--- Directions ---
In the listing below, find the line that contains "9: (331, 296, 2.22)" and the line that contains "49: (507, 346, 0.70)". Quote both and every line between them, exactly, and nothing more.

--- Working data ---
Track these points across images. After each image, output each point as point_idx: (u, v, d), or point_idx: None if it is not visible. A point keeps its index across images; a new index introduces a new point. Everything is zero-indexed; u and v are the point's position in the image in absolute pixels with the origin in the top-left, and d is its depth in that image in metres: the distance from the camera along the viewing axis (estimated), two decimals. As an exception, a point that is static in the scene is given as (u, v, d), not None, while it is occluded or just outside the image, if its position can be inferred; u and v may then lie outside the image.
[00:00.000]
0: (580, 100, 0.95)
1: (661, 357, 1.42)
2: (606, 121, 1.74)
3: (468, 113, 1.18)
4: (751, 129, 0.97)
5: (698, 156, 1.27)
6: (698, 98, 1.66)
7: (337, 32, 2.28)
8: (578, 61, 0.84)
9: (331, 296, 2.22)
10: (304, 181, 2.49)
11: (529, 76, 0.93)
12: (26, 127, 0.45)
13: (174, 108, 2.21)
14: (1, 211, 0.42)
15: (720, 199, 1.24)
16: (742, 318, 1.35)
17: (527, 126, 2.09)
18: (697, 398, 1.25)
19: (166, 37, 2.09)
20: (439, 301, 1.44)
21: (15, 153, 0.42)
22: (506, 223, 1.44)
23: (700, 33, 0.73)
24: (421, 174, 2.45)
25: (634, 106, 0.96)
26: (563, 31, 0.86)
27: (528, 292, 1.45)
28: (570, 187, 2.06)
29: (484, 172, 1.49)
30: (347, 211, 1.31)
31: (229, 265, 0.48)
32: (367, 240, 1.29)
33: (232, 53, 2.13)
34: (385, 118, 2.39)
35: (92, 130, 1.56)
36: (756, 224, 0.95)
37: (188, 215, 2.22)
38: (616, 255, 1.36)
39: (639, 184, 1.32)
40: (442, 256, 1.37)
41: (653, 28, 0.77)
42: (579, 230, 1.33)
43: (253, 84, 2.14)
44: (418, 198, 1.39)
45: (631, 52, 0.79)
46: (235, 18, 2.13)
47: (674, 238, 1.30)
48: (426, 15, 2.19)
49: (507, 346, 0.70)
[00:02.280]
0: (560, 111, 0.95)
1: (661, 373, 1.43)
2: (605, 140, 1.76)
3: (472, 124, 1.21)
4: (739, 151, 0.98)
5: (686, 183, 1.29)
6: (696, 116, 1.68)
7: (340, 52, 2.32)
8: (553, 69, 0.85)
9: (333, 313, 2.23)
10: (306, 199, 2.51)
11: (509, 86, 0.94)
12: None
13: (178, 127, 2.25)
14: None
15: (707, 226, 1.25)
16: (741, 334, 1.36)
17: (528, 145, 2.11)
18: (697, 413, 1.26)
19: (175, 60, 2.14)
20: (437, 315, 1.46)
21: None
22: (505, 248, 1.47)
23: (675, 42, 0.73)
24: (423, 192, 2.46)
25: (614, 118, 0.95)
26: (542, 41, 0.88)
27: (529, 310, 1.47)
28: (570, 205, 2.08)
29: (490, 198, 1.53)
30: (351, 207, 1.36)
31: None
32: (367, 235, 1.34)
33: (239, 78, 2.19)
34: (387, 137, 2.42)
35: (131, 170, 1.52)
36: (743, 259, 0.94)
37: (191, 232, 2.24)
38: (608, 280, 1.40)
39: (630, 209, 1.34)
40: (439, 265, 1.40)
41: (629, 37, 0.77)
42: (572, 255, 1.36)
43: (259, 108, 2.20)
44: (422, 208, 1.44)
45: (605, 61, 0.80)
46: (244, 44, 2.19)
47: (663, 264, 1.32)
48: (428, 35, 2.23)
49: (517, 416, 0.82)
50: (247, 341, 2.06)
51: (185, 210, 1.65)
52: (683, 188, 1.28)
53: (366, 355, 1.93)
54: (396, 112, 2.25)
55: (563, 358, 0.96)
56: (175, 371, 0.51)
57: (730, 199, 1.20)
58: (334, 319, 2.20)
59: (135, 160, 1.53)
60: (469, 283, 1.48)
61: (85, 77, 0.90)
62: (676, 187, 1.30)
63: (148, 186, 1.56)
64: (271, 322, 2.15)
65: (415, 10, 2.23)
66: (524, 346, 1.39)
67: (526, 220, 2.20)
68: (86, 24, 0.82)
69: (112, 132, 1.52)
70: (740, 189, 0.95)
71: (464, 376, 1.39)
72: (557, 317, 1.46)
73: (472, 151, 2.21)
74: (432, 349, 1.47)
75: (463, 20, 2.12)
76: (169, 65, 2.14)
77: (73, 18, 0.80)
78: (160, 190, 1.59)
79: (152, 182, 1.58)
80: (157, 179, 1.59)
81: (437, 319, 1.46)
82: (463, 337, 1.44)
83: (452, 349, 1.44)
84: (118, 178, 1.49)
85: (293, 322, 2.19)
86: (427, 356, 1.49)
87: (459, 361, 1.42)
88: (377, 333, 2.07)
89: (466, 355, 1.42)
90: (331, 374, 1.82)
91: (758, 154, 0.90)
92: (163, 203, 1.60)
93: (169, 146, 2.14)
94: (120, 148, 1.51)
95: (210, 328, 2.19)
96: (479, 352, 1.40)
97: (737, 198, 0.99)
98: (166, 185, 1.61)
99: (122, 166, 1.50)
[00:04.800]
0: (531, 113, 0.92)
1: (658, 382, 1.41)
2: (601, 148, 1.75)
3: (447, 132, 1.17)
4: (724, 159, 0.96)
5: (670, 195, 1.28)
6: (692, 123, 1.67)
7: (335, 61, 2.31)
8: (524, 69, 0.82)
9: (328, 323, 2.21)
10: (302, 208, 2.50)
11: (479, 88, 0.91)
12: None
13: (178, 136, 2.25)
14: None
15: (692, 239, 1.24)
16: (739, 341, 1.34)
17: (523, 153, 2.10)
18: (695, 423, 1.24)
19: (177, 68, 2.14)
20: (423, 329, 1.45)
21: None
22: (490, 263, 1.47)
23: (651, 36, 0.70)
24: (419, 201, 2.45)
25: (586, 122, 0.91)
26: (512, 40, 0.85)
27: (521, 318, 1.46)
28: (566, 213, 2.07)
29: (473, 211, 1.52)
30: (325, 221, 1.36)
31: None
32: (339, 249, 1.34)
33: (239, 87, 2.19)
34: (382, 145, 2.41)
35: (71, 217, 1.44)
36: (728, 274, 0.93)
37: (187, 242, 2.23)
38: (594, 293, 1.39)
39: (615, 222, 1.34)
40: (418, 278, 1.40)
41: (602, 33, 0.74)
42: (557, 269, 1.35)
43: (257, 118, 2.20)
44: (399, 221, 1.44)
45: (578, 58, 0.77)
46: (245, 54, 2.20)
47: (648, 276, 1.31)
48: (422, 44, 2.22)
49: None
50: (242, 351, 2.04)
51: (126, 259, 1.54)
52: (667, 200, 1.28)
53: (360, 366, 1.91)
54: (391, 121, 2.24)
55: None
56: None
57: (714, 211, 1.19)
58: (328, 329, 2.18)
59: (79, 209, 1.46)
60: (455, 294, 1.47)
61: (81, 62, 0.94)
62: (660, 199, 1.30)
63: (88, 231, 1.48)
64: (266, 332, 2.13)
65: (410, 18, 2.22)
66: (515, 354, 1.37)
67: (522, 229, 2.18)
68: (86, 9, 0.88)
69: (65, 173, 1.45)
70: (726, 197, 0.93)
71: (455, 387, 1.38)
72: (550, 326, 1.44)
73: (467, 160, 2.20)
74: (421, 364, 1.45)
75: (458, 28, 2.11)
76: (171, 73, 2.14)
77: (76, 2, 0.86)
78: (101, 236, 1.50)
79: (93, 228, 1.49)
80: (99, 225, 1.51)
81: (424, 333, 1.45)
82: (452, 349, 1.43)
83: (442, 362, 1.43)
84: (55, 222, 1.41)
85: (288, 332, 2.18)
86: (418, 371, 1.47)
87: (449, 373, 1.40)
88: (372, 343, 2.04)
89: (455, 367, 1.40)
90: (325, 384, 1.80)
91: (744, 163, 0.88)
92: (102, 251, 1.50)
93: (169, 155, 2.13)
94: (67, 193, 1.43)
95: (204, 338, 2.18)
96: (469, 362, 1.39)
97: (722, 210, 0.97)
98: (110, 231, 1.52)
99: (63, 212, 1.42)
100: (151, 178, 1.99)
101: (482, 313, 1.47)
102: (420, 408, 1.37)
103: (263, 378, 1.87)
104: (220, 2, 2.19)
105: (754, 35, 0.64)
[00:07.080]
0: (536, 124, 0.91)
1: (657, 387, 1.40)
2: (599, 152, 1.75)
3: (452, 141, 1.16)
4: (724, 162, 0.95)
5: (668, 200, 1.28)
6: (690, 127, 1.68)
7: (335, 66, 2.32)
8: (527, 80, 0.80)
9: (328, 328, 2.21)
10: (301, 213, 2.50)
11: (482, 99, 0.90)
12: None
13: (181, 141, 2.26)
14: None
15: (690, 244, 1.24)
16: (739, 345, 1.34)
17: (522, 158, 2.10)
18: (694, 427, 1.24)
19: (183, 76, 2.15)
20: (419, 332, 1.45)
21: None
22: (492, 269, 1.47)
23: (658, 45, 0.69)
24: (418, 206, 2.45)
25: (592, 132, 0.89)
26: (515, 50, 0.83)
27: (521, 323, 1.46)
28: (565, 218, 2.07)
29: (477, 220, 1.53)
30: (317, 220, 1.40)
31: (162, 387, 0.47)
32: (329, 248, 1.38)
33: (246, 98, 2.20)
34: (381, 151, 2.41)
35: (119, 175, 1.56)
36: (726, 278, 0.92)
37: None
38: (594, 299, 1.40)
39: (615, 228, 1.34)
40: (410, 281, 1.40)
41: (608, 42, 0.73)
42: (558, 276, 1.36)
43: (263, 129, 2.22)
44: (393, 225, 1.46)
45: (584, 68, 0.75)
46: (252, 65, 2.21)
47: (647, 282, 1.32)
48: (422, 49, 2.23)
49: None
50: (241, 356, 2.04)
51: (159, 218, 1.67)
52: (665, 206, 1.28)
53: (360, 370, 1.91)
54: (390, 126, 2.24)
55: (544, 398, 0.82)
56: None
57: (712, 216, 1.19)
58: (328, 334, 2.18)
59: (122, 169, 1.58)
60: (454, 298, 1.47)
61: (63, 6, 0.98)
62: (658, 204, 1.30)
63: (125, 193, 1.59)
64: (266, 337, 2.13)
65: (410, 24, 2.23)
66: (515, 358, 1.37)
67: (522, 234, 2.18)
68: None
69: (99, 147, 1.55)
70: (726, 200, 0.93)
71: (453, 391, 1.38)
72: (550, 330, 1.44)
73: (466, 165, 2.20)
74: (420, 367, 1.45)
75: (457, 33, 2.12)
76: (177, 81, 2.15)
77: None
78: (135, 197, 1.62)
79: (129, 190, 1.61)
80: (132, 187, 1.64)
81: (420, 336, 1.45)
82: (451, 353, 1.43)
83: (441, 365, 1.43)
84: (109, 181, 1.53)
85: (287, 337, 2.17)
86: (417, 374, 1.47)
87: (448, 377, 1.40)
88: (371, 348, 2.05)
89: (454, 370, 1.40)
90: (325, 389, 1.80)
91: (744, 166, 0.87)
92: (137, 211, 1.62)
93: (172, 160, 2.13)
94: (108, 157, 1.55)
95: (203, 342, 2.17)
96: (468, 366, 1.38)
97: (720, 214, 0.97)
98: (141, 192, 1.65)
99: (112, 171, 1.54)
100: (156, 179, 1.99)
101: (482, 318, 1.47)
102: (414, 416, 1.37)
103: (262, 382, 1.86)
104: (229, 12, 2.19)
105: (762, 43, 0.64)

---

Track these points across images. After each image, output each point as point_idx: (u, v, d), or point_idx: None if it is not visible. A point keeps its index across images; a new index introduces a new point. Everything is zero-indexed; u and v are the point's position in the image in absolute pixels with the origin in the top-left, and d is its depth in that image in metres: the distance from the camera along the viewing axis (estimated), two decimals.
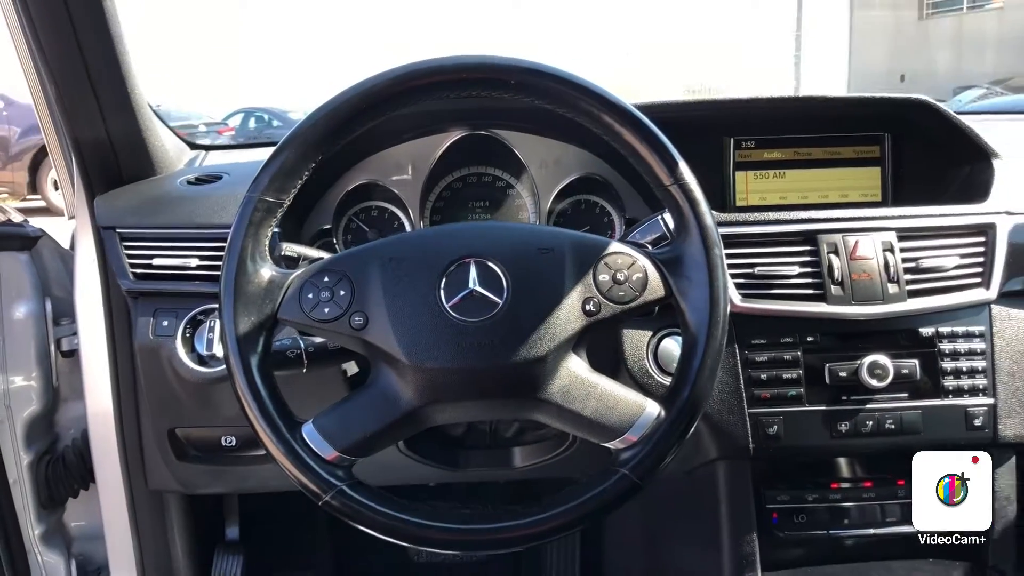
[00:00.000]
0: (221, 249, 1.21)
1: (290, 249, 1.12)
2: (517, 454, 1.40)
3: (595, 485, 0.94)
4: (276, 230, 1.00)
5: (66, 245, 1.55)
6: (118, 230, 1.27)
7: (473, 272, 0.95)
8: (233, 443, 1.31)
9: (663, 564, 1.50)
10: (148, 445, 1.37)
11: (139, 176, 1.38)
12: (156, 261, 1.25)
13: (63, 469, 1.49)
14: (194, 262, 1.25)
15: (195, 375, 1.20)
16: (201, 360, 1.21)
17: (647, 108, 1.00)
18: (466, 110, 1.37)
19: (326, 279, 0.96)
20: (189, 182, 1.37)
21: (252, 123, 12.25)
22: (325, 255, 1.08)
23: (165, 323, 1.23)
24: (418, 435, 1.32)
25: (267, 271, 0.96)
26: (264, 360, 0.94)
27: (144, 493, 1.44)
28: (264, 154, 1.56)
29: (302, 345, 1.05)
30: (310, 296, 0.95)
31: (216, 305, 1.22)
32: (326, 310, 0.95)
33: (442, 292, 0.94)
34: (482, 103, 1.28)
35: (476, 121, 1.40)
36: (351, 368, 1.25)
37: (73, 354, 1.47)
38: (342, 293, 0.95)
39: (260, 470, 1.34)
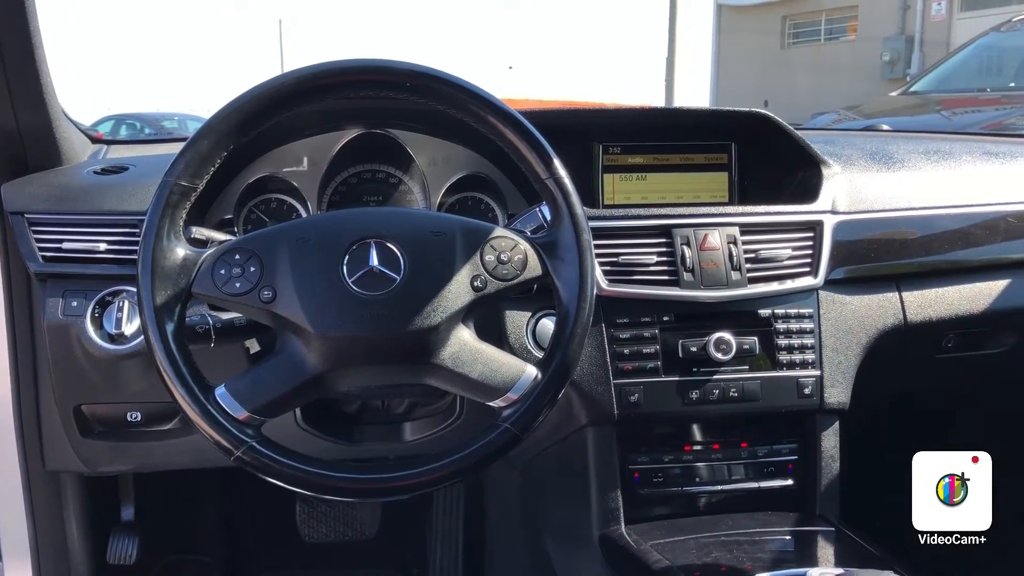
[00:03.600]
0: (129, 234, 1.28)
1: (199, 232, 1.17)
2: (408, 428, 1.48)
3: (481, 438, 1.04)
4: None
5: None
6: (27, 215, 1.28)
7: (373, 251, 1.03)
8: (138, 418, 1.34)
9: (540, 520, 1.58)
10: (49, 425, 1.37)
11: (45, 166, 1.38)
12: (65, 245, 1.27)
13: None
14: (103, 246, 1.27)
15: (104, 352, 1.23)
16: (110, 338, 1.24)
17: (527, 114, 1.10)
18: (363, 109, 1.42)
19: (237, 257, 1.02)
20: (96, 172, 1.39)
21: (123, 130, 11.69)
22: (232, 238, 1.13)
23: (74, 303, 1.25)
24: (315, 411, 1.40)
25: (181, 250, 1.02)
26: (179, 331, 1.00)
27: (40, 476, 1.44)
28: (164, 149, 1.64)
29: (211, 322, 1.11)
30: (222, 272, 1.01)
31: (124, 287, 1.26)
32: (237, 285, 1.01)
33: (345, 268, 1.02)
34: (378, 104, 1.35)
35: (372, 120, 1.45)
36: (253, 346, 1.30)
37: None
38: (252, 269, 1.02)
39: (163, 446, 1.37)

...

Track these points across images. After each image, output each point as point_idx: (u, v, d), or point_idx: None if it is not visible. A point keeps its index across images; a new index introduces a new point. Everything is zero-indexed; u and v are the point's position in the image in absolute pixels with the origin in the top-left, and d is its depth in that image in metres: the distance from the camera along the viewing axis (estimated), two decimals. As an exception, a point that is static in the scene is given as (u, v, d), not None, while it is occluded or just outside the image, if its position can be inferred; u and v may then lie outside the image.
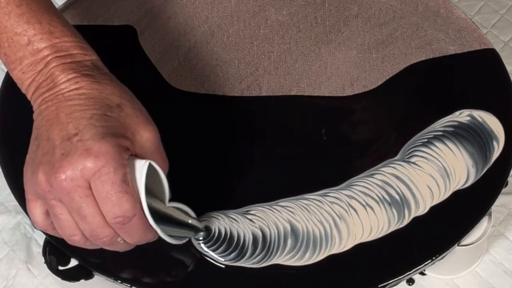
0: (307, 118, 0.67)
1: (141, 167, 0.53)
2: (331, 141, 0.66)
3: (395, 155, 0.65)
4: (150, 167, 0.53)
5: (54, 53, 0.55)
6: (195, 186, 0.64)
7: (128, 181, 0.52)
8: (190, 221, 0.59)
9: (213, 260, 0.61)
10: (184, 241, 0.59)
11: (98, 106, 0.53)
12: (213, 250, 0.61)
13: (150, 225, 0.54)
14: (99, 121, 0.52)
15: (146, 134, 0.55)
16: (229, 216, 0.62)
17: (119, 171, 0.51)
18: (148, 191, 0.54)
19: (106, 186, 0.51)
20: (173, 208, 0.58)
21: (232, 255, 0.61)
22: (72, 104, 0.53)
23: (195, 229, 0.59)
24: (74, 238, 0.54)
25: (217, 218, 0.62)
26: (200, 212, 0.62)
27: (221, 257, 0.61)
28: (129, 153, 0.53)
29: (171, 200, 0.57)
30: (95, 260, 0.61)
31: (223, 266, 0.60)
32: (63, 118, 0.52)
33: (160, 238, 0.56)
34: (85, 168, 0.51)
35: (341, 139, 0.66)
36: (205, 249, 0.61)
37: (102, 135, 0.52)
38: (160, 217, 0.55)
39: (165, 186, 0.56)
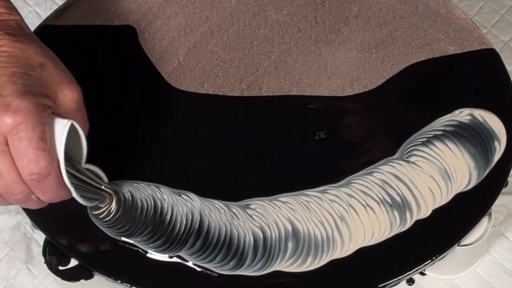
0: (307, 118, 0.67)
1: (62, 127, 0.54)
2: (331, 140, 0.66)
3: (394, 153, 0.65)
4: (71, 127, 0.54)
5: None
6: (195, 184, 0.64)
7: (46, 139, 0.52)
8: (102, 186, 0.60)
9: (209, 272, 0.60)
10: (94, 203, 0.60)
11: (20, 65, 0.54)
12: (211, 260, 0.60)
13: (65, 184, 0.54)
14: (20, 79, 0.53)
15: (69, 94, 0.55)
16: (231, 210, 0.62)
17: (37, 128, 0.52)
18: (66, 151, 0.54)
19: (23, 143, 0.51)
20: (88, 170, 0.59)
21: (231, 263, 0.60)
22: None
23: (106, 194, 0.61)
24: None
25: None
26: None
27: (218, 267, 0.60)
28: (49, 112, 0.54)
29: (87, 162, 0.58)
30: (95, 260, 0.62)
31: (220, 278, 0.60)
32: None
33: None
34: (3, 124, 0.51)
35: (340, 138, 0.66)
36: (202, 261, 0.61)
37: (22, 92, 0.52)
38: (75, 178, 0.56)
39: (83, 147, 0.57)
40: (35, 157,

--- Finished exercise ---
9: (331, 296, 2.22)
10: (304, 181, 2.49)
11: (529, 76, 0.93)
12: (26, 127, 0.45)
13: (174, 108, 2.21)
14: (1, 211, 0.42)
15: (720, 199, 1.24)
16: (742, 318, 1.35)
17: (527, 126, 2.09)
18: (697, 398, 1.25)
19: (166, 37, 2.09)
20: (439, 301, 1.44)
21: (15, 153, 0.42)
22: (506, 223, 1.44)
23: (700, 33, 0.73)
24: (421, 174, 2.45)
25: (634, 106, 0.96)
26: (563, 31, 0.86)
27: (528, 292, 1.45)
28: (570, 187, 2.06)
29: (484, 172, 1.49)
30: (347, 211, 1.31)
31: (229, 265, 0.48)
32: (367, 240, 1.29)
33: (232, 53, 2.13)
34: (385, 118, 2.39)
35: (92, 130, 1.56)
36: (756, 224, 0.95)
37: (188, 215, 2.22)
38: (616, 255, 1.36)
39: (639, 184, 1.32)
40: (442, 256, 1.37)
41: (653, 28, 0.77)
42: (579, 230, 1.33)
43: (253, 84, 2.14)
44: (418, 198, 1.39)
45: (631, 52, 0.79)
46: (235, 18, 2.13)
47: (674, 238, 1.30)
48: (426, 15, 2.19)
49: (507, 346, 0.70)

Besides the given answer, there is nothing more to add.